About this task: Please return the text of every row below line for line, with each character kept as it appears, and leave the pictures out of your answer.

· · ·

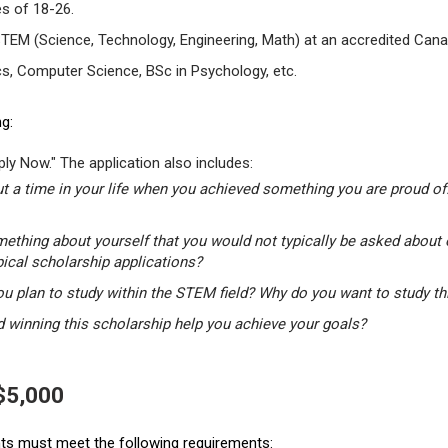
s of 18-26.
STEM (Science, Technology, Engineering, Math) at an accredited Canad
s, Computer Science, BSc in Psychology, etc.
g:
ly Now." The application also includes:
t a time in your life when you achieved something you are proud of.
mething about yourself that you would not typically be asked about 
pical scholarship applications?
u plan to study within the STEM field? Why do you want to study t
winning this scholarship help you achieve your goals?
 $5,000
ants must meet the following requirements:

· · ·

Result below:
s of 18-26.
STEM (Science, Technology, Engineering, Math) at an accredited Canad
s, Computer Science, BSc in Psychology, etc.
g:
ly Now." The application also includes:
t a time in your life when you achieved something you are proud of.
mething about yourself that you would not typically be asked about 
pical scholarship applications?
u plan to study within the STEM field? Why do you want to study t
winning this scholarship help you achieve your goals?
 $5,000
ants must meet the following requirements:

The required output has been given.